One of the hero ingredients in the Plate of Origin 2016 dish by Chim Choo Ree and The Strong Room is Cilantro Cheese, and although it’s a small business it sure stands tall with it’s unique design and taste. 

The brainchild of Jenny and Monica, Cilantro Cheese is the what happens when you combine two scientists and a gift of cheese making kit for Christmas! Specialising in goat and sheep’s milk cheeses, the duo were both working at AgResearch until seven years ago, when circumstances meant less time at work and more time getting out the cheese-making gift Jenny had received for Christmas.

The cheese-making started out as a bit of a hobby, one extremely well received by family and friends of the duo. Monica, who has lived in Italy and Brazil, developed a love for the sheep and goat’s cheeses that are so popular overseas. However, to Monica’s disappointment, when arriving in New Zealand she discovered cheese from any animal that wasn’t a dairy cow was practically unheard of.


“We used to not tell people what kind of cheese it was until after they had tasted it, because the idea that it was from a goat instead of a cow put them off”, explains Monica. “The goat’s milk is so fresh it attributes to the flavour of our cheese greatly, it gives it a more lemony flavour”, adds Jenny.

For now Cilantro is only producing small quantities, due to Jenny and Monica not being full time cheese-makers and because of the lack of sheep’s milk being produced in New Zealand. Thankfully the goat’s milk is readily in supply from a goat farm only 12km down the road.

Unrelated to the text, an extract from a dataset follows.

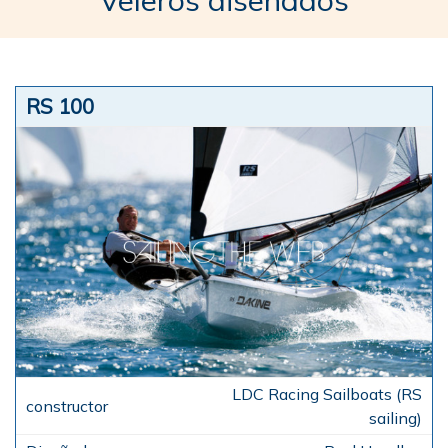
Veleros diseñados
RS 100
LDC Racing Sailboats (RS
sailing)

Cam Farmilo from Chim Choo Ree in Hamilton has been using this artisan product for some time, and it’s fair to say he’s one of their biggest fans.  “Cilantro cheese has been a part of my menus for the past 5 years, it is extremely versatile and most of all it’s flavor is second to none, its always great to have such an amazing local producer to work with” says Cam.  


Some expansion is on the brain for Cilantro. “One day per week is devoted to product development. It’s the opportunity to trial new flavours and formulas for the cheeses”.

When asked “Why cheese?” the answer was simple; they love cheese! The perfect mix of science and art for a pair of talented women.

Cilantro is looking at giving opportunity to someone who may not have otherwise had the chance. “The process of cheese making can be repetitive and is very hygiene focused. It would be a position suited to someone who, for whatever reason, has exceptional attention to detail” explains Jenny. “Someone strong too! There’s quite a lot of heavy lifting involved so that would be helpful”, Monica adds.